Après avoir refusé d’admettre Kenneth Roth, ex-directeur général de Human Rights Watch (HWR) comme chercheur senior et après avoir refusé de lui attribuer une bourse pendant un an, la Harvard Kennedy School a changé radicalement d’avis jeudi 19 janvier. Elle a admis Kenneth Toth et a signé l’attribution de sa bourse d’étude.
Notre chroniqueur Yves Mamou estime que l’Université américaine n’aurait jamais du prendre une telle décision compte tenu des positions de ce chercheur sur la question palestinienne. Mondafrique publie volontiers cette libre opinion en raison de notre désir de toujours susciter un débat utile, sans pour autant nourrir une quelconque hostilité à l’égard des travaux de HuMan Rights Watch. Ainsi il faut rappeler que HWR tout en étant sévère à l’égard de la politique israélienne s’est toujours défendu d’appeler au boycott d’Israël.
Qu’est ce qui a motivé le refus initial ? La diabolisation d’Israël par Human Rights Watch sous la houlette de Kenneth Roth. Qu’est ce qui a fait changer d’avis le board de la Kennedy School ? L’émoi du monde universitaire en faveur de l’ex-directeur de HWR, un communiqué du Pen Club, le gauchisme estudiantin qui s’est mobilisé et la vilaine tournure médiatique prise par l’affaire.
Kenneth Roth est l’homme qui a pris en main en 1987 une petite ONG au budget de 7 millions de dollars qui salariait à peine quelques dizaines de personnes et qui a quitté son poste de directeur exécutif en 2022, laissant à son successeur une association influente, riche d’un budget de plus de cent millions de dollars, avec 500 collaborateurs couvrant plus de cent pays.
Le gouvernement israélien dans le collimateur
Mais Kenneth Roth est aussi l’homme qui a d’emblée stigmatisé la politique du gouvernement israélien dans les territoires dits « occupés » au nom des droits de l’homme. En 2021, dans le rapport intitulé « Un seuil franchi », Human Rights Watch est la première association de défense des droits humains à appliquer le terme « apartheid » à la politique israélienne. L’American Jewish Committee avait affirmé à l’époque que ces accusations « frisent parfois l’antisémitisme.

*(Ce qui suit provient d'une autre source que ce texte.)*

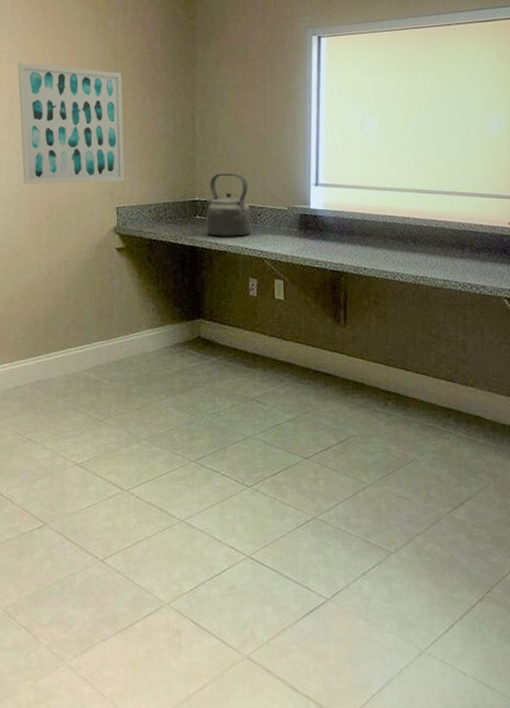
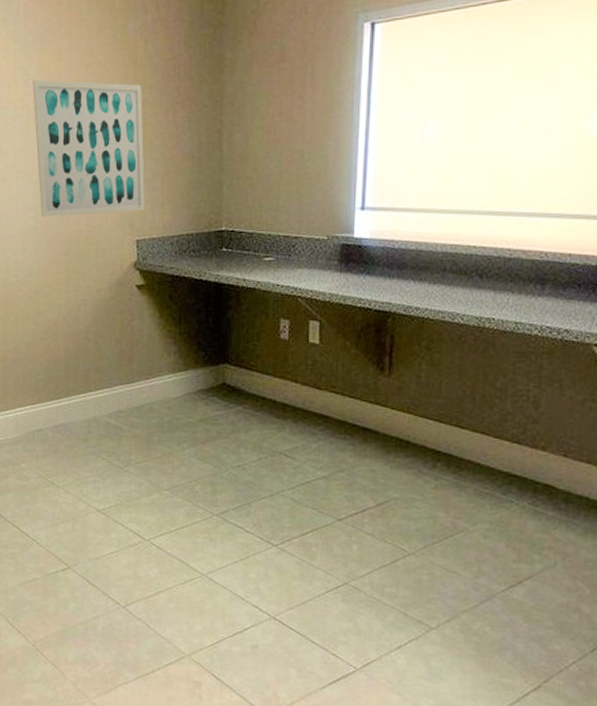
kettle: present [205,173,252,237] -> none [232,198,285,272]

Les relations étaient devenues si conflictuelles entre HRW et le gouvernent israélien qu’en 2019, le représentant de l’association pour Israël et la Palestine, Omar Shakir, a été expulsé en vertu d’une loi qui interdit le territoire israélien aux étrangers qui soutiennent un boycott d’Israël ou de ses territoires.
Israel, « État paria »
L’accusation selon laquelle Human Rights Watch s’est montrée systématiquement hostile à Israël n’est pas nouvelle. En 2009, Robert Bernstein, fondateur et président de HRW de 1978 à 1998, a vivement critiqué dans le New York Times, le virage anti-israélien de l’ONG. La mission initiale de HRW, écrit-il, était « d’ouvrir les sociétés fermées, de défendre les libertés fondamentales et de soutenir les dissidents ». Mais concernant le conflit israélo-arabe, HWR avait plutôt « publié des rapports qui venaient en aide à ceux qui souhaitent transformer Israël en un État paria ». Le Moyen-Orient « est peuplé de régimes autoritaires avec un bilan épouvantable en matière de droits de l’homme », mais HRW « a écrit beaucoup plus de condamnations d’Israël pour des violations du droit international que de tout autre pays de la région ».

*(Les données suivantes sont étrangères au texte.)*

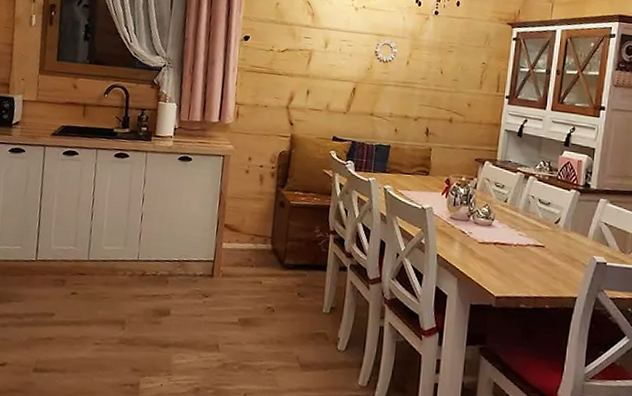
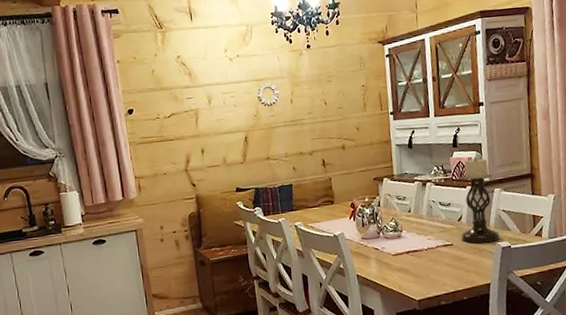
candle holder: none [555,161,601,254] -> present [460,157,501,244]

HRW a également été régulièrement attaqué par Gerald Steinberg, professeur émérite de sciences politiques à l’Université Bar-Ilan en Israël et président de NGO Monitor. Gerald Steinberg a accusé HRW de « jouer un rôle de premier plan dans la diabolisation d’Israël », de promouvoir un « programme anti-israélien » qui contribue à la haine de ce pays, et de cacher son parti pris politique derrière « la rhétorique des droits de l’homme ».
L’affaire Harvard-Kenneth Roth n’annule pas les accusations formulées contre l’ex-président de HRW. Elle témoigne seulement de la radicalisation propalestinienne des universités américaines. Et HRW a joué un rôle de premier plan dans cette radicalisation.